The present invention relates to the field of speech synthesis and concerns a new technique to synthesize speech from unrestricted written text.
Text-to-speech synthesis is usually obtained by computing, for each sentence to be synthesized, an intonation contour and the spectra features sequence that represents the phonetic information to synthesize. Correct spectral representation of speech is a major issue in speech synthesis. The prior art methods stem from two general approaches: concatenation synthesis and synthesis by rules.
Concatenation synthesis is based on a proper representation, usually Linear Prediction Coding (LPC), of prerecorded segments of speech, that are stretched and adjoined together in order to construct the desired synthetic speech.
Synthesis by rules, known also as formant synthesis, provides a spectral description of the steady states for each phoneme. Spectra between two adjacent phonemes are then interpolated on the basis of rules drawn by human phoneticians.

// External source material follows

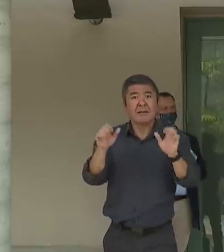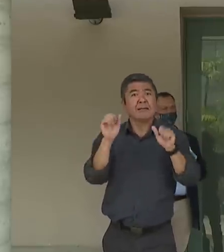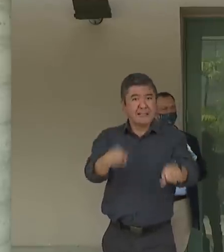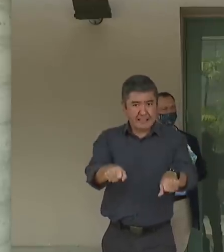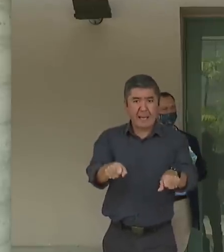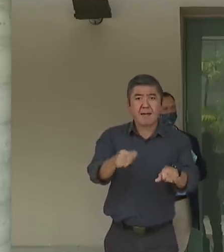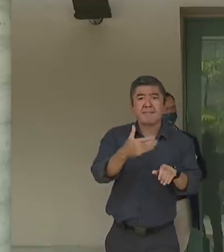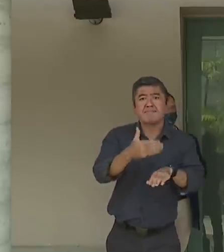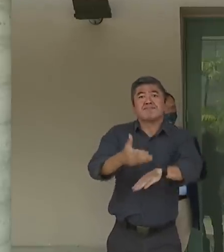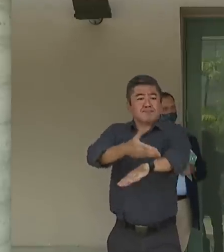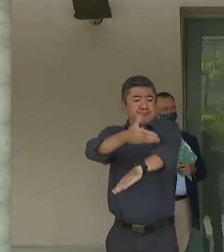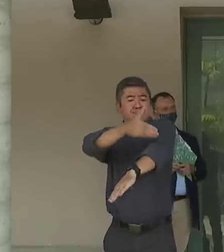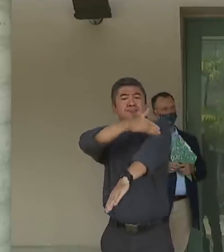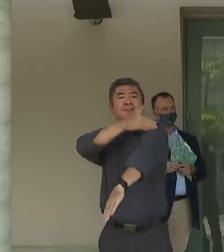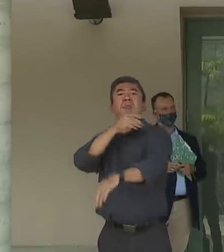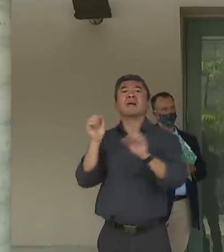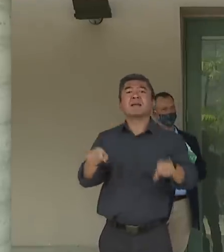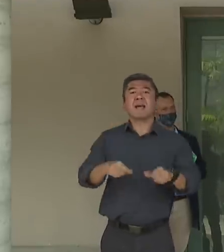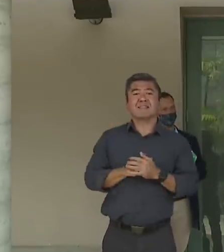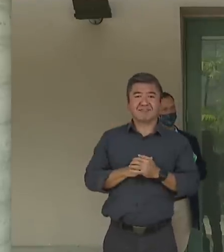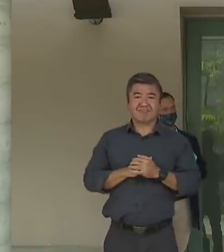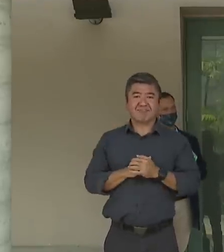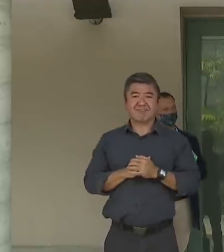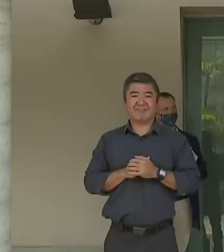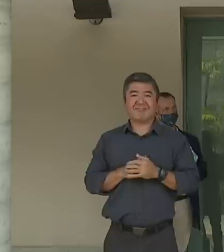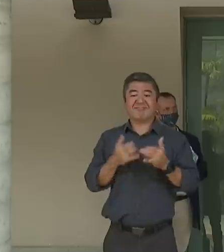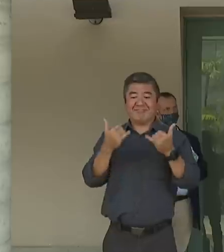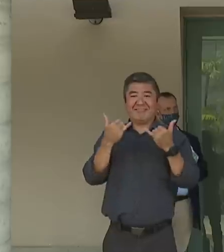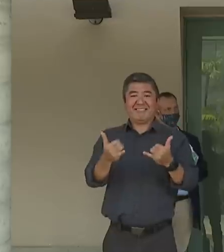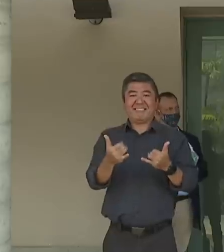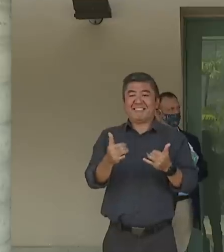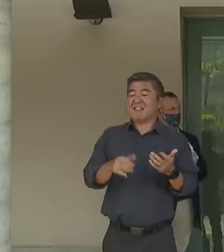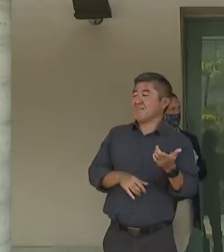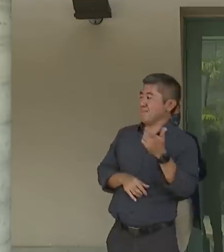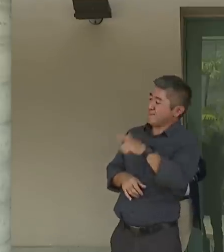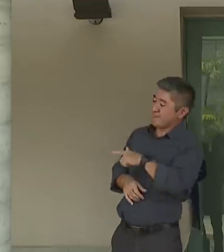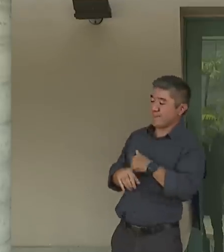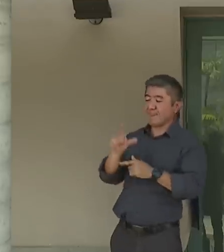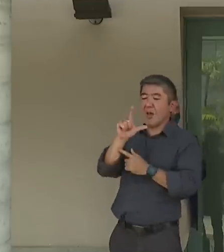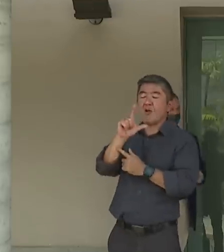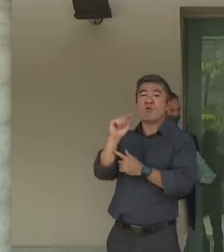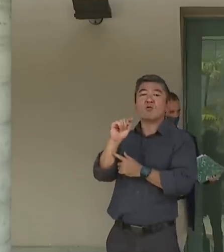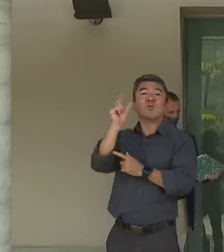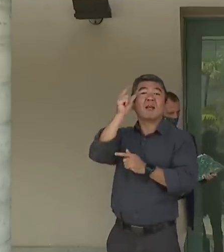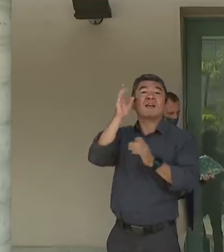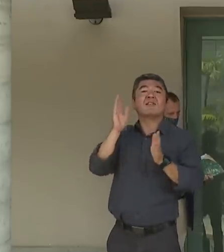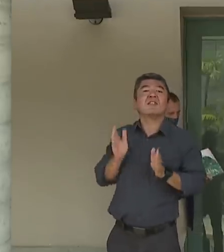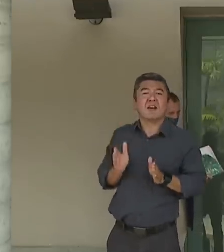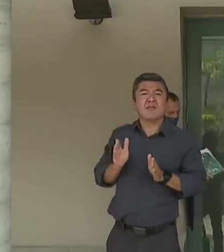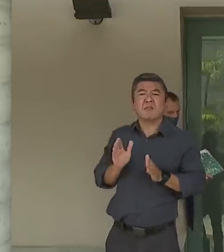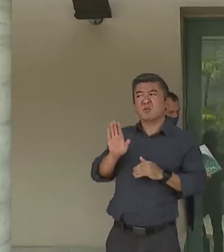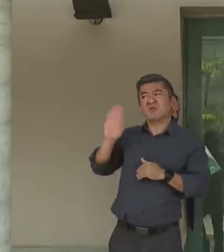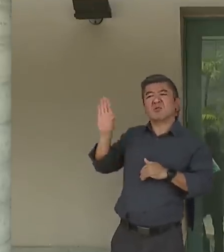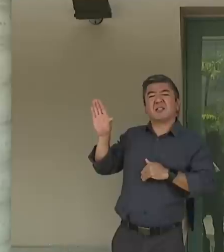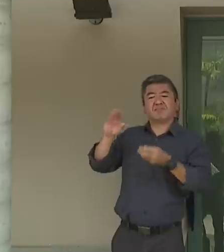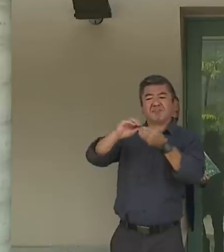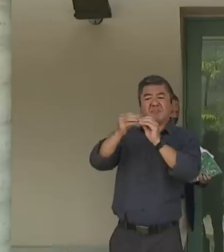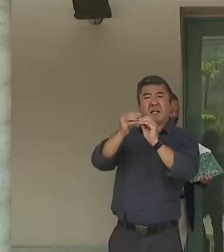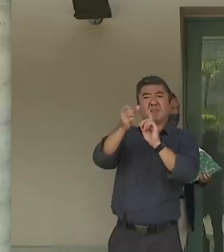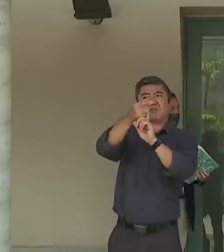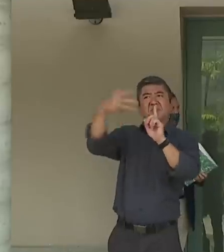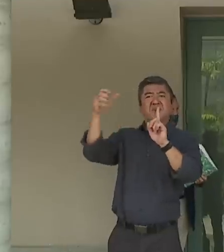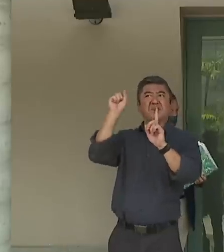freedom. So with that, I will turn things over to the Lieutenant Governor to give you an update. But I want you to know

The drawbacks of the prior art are that the first method requires a large set of segments (hundreds or more) that are to be extracted from natural speech and the second method requires a high degree of phonetic knowledge. The above requirements, together with the intrinsic complexity of rules, have limited the dissemination of synthesizers using the above methods. Furthermore, generally a text-to-speech synthesizer is strictly language dependent. In fact, phonetic rules vary from one language to another, as well as the speech segments to be used in concatenation synthesis, so that the complexity of customizing a synthesizer to another language is close to that of designing a completely new synthesizer.